Анисья, развешивавшая белье, усмехнулась. Она слушала их разговоры и удивлялась. Оказывается, её молчаливый и угрюмый участковый умеет говорить. Да еще как! Просто его нужно было разговорить.
— Кузьмич, — окликнула она, — ты бы хоть перекусил чего. С утра не емши.
— Успеется, — отмахнулся он, но послушно отложил ножик.
В этот момент к калитке подошла бабка Клава. В руках у неё был узелок с пирожками, которые она несла «в знак благодарности за поимку Прошки, укравшего вторую банку огурцов». Увидев идиллическую сцену во дворе, она всплеснула руками.
— Батюшки-светы! — заголосила она на всю улицу. — Да вы никак семьей зажили! Степан, ирод ты эдакий, а чего молчал-то? Я уж думала, ты так бобылем и помрешь!
— Типун тебе на язык, Клавдия Петровна, — беззлобно отозвался Степан Кузьмич. — Рано меня хоронишь. Я теперь человек семейный, мне нельзя.
Анисья, раскрасневшаяся от смущения, спряталась за простыней. Дёмка захихикал.
— Семейный, ишь ты! — не унималась бабка Клава. — А когда в сельсовет-то пойдете, расписываться? Или так, гражданским браком жить будете?
— В понедельник и пойдем, — ответил Степан Кузьмич, поднимаясь с завалинки. — У нас всё по закону. Я участковый уполномоченный или кто?
Он подошел к Анисье, взял у неё из рук мокрую наволочку и повесил на веревку сам.
— Нечего тебе руки холодить, — сказал он вполголоса. — Вода еще студеная.
Анисья подняла на него глаза. В них было столько тепла и тихой радости, что у Степана Кузьмича перехватило дыхание.
— Знаешь, — сказал он тихо, чтобы не слышала бабка Клава, которая всё еще стояла у калитки, — я ведь раньше думал, что счастье — это тишина. Чтоб никто не трогал, не лез в душу. А теперь понимаю: счастье — это когда за стеной не молчат. Когда дышит кто-то. Когда Дёмка свои бесконечные «почему» задает. Когда ты гремишь посудой на кухне. Вот это и есть жизнь.

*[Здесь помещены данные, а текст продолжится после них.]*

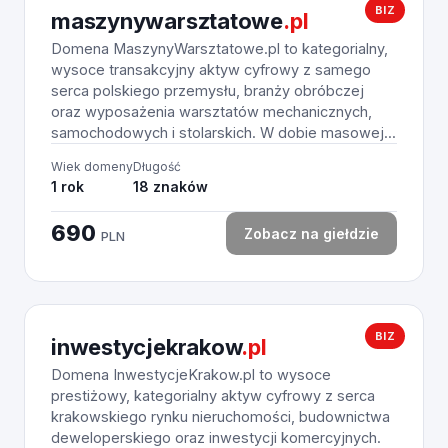
BIZ
maszynywarsztatowe
.pl
Domena MaszynyWarsztatowe.pl to kategorialny,
wysoce transakcyjny aktyw cyfrowy z samego
serca polskiego przemysłu, branży obróbczej
oraz wyposażenia warsztatów mechanicznych,
samochodowych i stolarskich. W dobie masowej...
Wiek domeny
Długość
1 rok
18 znaków
690
Zobacz na giełdzie
PLN
BIZ
inwestycjekrakow
.pl
Domena InwestycjeKrakow.pl to wysoce
prestiżowy, kategorialny aktyw cyfrowy z serca
krakowskiego rynku nieruchomości, budownictwa
deweloperskiego oraz inwestycji komercyjnych.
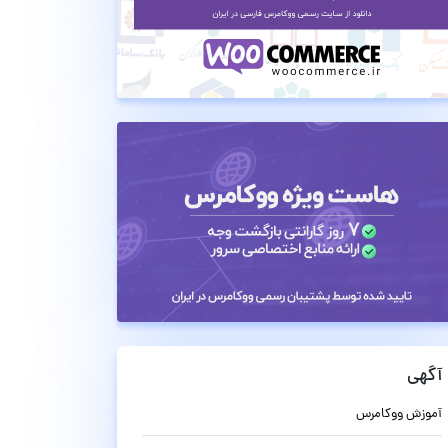
آگهی
آموزش ووکامرس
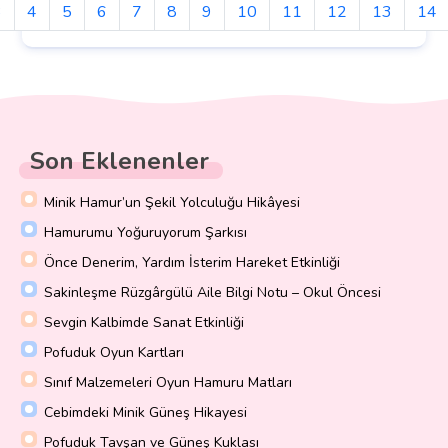
3
4
5
6
7
8
9
10
11
12
13
14
Son Eklenenler
Minik Hamur’un Şekil Yolculuğu Hikâyesi
Hamurumu Yoğuruyorum Şarkısı
Önce Denerim, Yardım İsterim Hareket Etkinliği
Sakinleşme Rüzgârgülü Aile Bilgi Notu – Okul Öncesi
Sevgin Kalbimde Sanat Etkinliği
Pofuduk Oyun Kartları
Sınıf Malzemeleri Oyun Hamuru Matları
Cebimdeki Minik Güneş Hikayesi
Pofuduk Tavşan ve Güneş Kuklası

Настоящая.
— А как же твой волчий глаз? — лукаво спросила Анисья. — Мне бабы говорили, ты им людей насквозь видишь.
— Врут твои бабы, — усмехнулся Степан Кузьмич. — Никого я насквозь не вижу. Я только тебя вижу. И Дёмку. А остальное мне без надобности.

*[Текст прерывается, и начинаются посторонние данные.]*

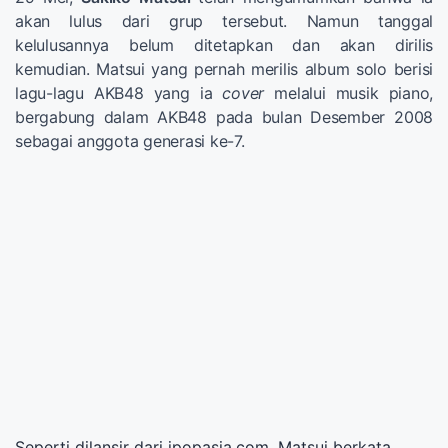
akan lulus dari grup tersebut. Namun tanggal
kelulusannya belum ditetapkan dan akan dirilis
kemudian. Matsui yang pernah merilis album solo berisi
lagu-lagu AKB48 yang ia
cover
melalui musik piano,
bergabung dalam AKB48 pada bulan Desember 2008
sebagai anggota generasi ke-7.
Seperti dilansir dari jpopasia.com, Matsui berkata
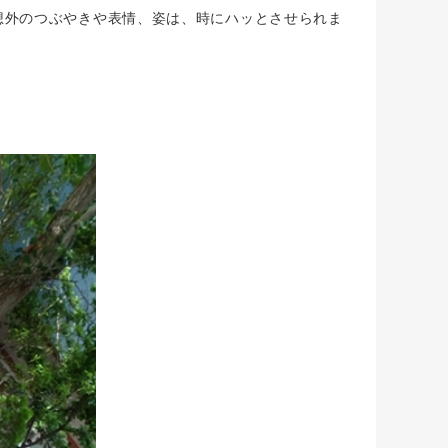
想外のつぶやきや表情、姿は、時にハッとさせられま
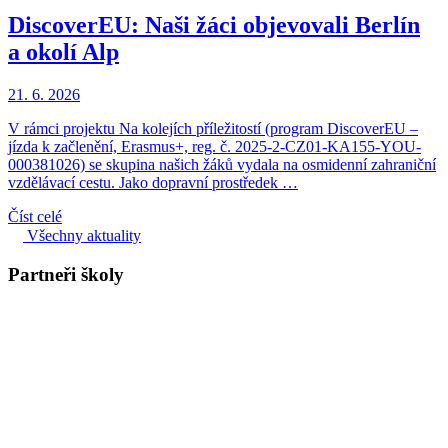
DiscoverEU: Naši žáci objevovali Berlín
a okolí Alp
21. 6. 2026
V rámci projektu Na kolejích příležitostí (program DiscoverEU –
jízda k začlenění, Erasmus+, reg. č. 2025-2-CZ01-KA155-YOU-
000381026) se skupina našich žáků vydala na osmidenní zahraniční
vzdělávací cestu. Jako dopravní prostředek …
Číst celé
Všechny aktuality
Partneři školy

Он обнял её, не обращая внимания на охающую бабку Клаву и на Прошку Квашнина, который, проходя мимо с перегаром, шарахнулся в сторону, решив, что у участкового помутнение рассудка.
— Мам! Пап! — закричал вдруг Дёмка. — Смотрите, радуга!
И правда: над Заречьем, перекинувшись с одного берега реки на другой, сияла огромная, во всё небо, радуга. Она вобрала в себя все цвета: от густо-фиолетового до ярко-алого, и казалась мостом в какую-то другую, сказочную жизнь.
Но Степан Кузьмич знал, что никакой другой жизни ему не нужно. Его сказка была здесь, на земле, пропитанная запахом черемухи, парного молока и свежих деревянных стружек.
— Красота-то какая, — прошептала Анисья.
— Красота, — согласился он, но смотрел не на радугу, а на неё.
Вечером, когда Дёмку уложили спать, Степан Кузьмич долго сидел за столом. Перед ним лежал раскрытый амбарный блокнот. Он полистал старые записи, нашел ту самую: «Прибыла, вещей нет, документы в порядке», усмехнулся. Взял химический карандаш и дописал внизу, под старой датой, новыми, свежими чернилами:
«Осталась. Вещей — целый дом. Документы в полном порядке. Сердце — на месте. Жизнь — удалась».
Он закрыл блокнот и пошел в спальню, где его уже ждала Анисья. За окном шумела листвой старая береза, стрекотали сверчки, и где-то далеко-далеко, на краю села, заливался соловей.
В доме номер семь по улице Центральной было тихо, спокойно и невыносимо, до слез, хорошо.